___ Records supplied ___
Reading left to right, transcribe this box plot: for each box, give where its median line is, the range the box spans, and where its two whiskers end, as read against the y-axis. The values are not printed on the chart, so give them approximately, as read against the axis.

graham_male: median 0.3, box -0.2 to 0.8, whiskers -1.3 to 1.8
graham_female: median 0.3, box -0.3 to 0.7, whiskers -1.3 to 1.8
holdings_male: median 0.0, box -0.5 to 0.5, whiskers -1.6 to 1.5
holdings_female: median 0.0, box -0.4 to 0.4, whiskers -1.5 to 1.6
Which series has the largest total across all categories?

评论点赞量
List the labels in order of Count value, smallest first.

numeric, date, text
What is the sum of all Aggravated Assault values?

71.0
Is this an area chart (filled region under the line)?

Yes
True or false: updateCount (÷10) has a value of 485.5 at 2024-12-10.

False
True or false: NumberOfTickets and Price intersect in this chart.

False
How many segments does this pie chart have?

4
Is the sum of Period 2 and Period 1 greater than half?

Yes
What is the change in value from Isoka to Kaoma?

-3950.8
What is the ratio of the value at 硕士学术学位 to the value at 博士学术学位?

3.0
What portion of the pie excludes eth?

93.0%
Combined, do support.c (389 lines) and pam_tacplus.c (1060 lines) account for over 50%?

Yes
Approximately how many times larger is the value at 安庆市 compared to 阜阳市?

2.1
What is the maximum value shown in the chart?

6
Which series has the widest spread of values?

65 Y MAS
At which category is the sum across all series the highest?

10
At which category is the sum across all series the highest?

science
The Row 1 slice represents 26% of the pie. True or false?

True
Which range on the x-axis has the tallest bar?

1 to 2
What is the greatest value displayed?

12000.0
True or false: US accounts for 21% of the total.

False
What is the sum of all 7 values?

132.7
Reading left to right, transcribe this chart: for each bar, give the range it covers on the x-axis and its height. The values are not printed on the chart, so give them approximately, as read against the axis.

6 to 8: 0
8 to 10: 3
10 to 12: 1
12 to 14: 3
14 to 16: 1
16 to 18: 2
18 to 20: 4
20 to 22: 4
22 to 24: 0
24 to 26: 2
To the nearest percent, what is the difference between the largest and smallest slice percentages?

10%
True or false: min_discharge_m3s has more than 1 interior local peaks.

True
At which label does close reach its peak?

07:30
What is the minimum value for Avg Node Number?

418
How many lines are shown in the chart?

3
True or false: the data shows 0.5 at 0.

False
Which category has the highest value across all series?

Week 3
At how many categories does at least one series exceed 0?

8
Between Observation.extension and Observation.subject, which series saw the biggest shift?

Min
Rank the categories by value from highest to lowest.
___
### The task
Print all of the data above verbatim, reproducing every line without alteration.

### Solution below
Reading left to right, transcribe this box plot: for each box, give where its median line is, the range the box spans, and where its two whiskers end, as read against the y-axis. The values are not printed on the chart, so give them approximately, as read against the axis.

graham_male: median 0.3, box -0.2 to 0.8, whiskers -1.3 to 1.8
graham_female: median 0.3, box -0.3 to 0.7, whiskers -1.3 to 1.8
holdings_male: median 0.0, box -0.5 to 0.5, whiskers -1.6 to 1.5
holdings_female: median 0.0, box -0.4 to 0.4, whiskers -1.5 to 1.6
Which series has the largest total across all categories?

评论点赞量
List the labels in order of Count value, smallest first.

numeric, date, text
What is the sum of all Aggravated Assault values?

71.0
Is this an area chart (filled region under the line)?

Yes
True or false: updateCount (÷10) has a value of 485.5 at 2024-12-10.

False
True or false: NumberOfTickets and Price intersect in this chart.

False
How many segments does this pie chart have?

4
Is the sum of Period 2 and Period 1 greater than half?

Yes
What is the change in value from Isoka to Kaoma?

-3950.8
What is the ratio of the value at 硕士学术学位 to the value at 博士学术学位?

3.0
What portion of the pie excludes eth?

93.0%
Combined, do support.c (389 lines) and pam_tacplus.c (1060 lines) account for over 50%?

Yes
Approximately how many times larger is the value at 安庆市 compared to 阜阳市?

2.1
What is the maximum value shown in the chart?

6
Which series has the widest spread of values?

65 Y MAS
At which category is the sum across all series the highest?

10
At which category is the sum across all series the highest?

science
The Row 1 slice represents 26% of the pie. True or false?

True
Which range on the x-axis has the tallest bar?

1 to 2
What is the greatest value displayed?

12000.0
True or false: US accounts for 21% of the total.

False
What is the sum of all 7 values?

132.7
Reading left to right, transcribe this chart: for each bar, give the range it covers on the x-axis and its height. The values are not printed on the chart, so give them approximately, as read against the axis.

6 to 8: 0
8 to 10: 3
10 to 12: 1
12 to 14: 3
14 to 16: 1
16 to 18: 2
18 to 20: 4
20 to 22: 4
22 to 24: 0
24 to 26: 2
To the nearest percent, what is the difference between the largest and smallest slice percentages?

10%
True or false: min_discharge_m3s has more than 1 interior local peaks.

True
At which label does close reach its peak?

07:30
What is the minimum value for Avg Node Number?

418
How many lines are shown in the chart?

3
True or false: the data shows 0.5 at 0.

False
Which category has the highest value across all series?

Week 3
At how many categories does at least one series exceed 0?

8
Between Observation.extension and Observation.subject, which series saw the biggest shift?

Min
Rank the categories by value from highest to lowest.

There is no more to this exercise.